Das JuLe-Café ist ein Angebot des Mädchen*treff e.V. in Tübingen, dessen „Fachstelle Vielfalt“ wir mit 85.000 Euro gefördert haben. Hier haben lesbische Mädchen und junge Frauen die Möglichkeit, sich auszutauschen. Für viele von ihnen ist es der erste Kontakt in die queere Community – und eine große Hilfe auf dem Weg zur eigenen Identitätsfindung. Im Rahmen unserer LSBTI*-Themenwoche teilen vier Besucherinnen des JuLe-Cafés mit uns ihre ganz persönlichen Erfahrungen. Auf Wunsch der Autorinnen wurden die Namen in diesem Artikel geändert.

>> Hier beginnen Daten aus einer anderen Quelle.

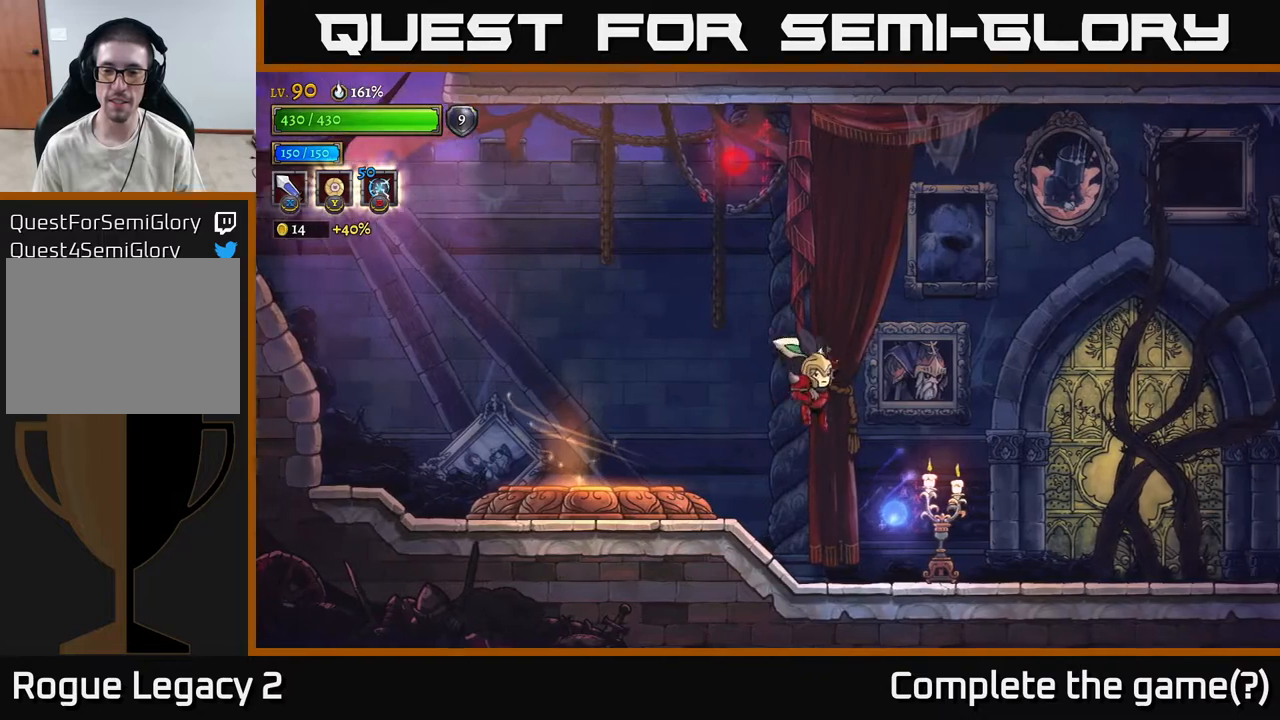
{"buttons": ["A"], "left_stick": "left", "right_stick": "center", "events": [[67, "X", "up"], [383, "left_stick", "left"], [400, "A", "down"]]}
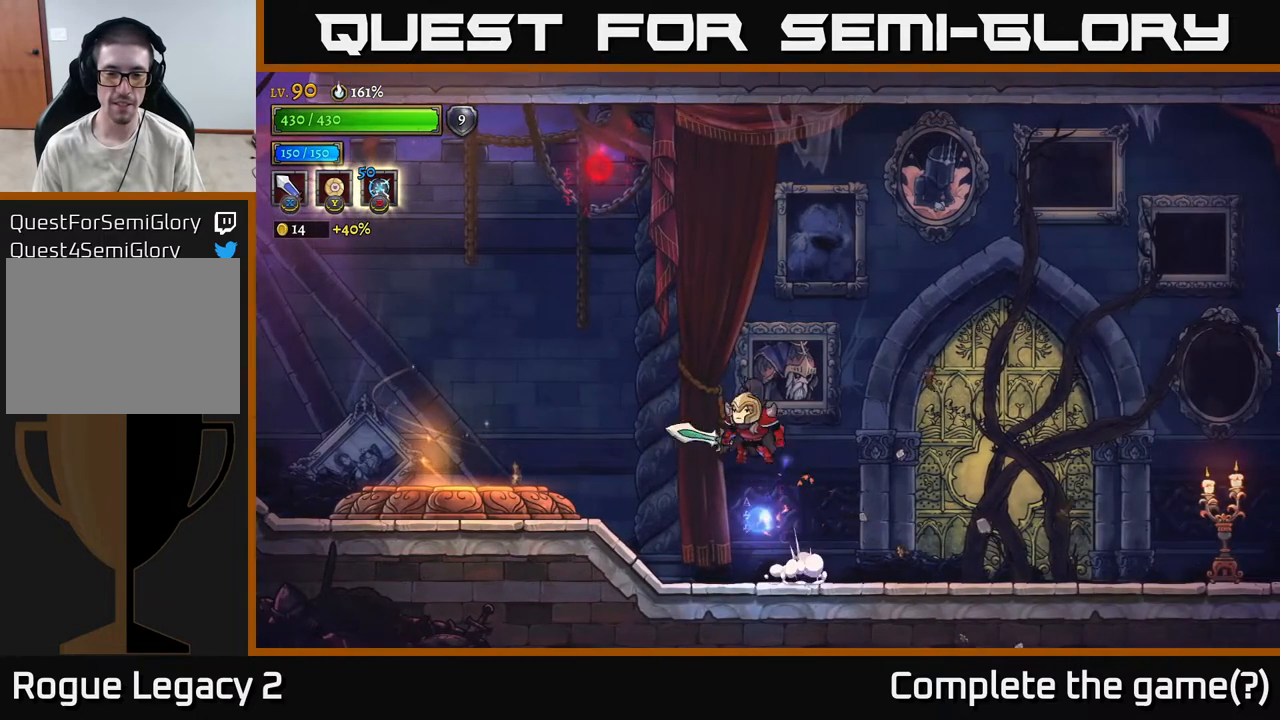
{"buttons": [], "left_stick": "left", "right_stick": "center", "events": [[33, "A", "up"]]}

Anna (23): „Homosexualität war für mich ein Urteil, Höchststrafe sozusagen.“

Auf dem Land aufzuwachsen und zur Schule zu gehen, wenn alle um einen herum merken, dass etwas an dir anders ist, ist schwer. Auf eine katholische Mädchenrealschule zu gehen, wenn alle anderen merken, dass etwas anders an dir ist, ist noch ein kleines bisschen schwerer.

Ich wurde groß in einer Gegend, in der der Streit zwischen Angehörigen des katholischen und des evangelischen Glaubens noch immer sehr ernst genommen wird, andere Glaubensrichtungen muss man hier nicht aufzählen, die werden schlichtweg ignoriert. Alles was anders ist wird verurteilt und geächtet. In meiner Schulzeit bekam ich das besonders zu spüren. Als das Herantasten an Kosmetikprodukte, angesagte Klamotten und vor allem das andere Geschlecht begann, fühlte ich mich mehr als Außenseiterin denn je zuvor. Mit all dem konnte ich einfach nichts anfangen auch wenn ich es noch so sehr versuchte. Man musste mit der Herde laufen, um anerkannt oder zumindest mal in Ruhe gelassen zu werden.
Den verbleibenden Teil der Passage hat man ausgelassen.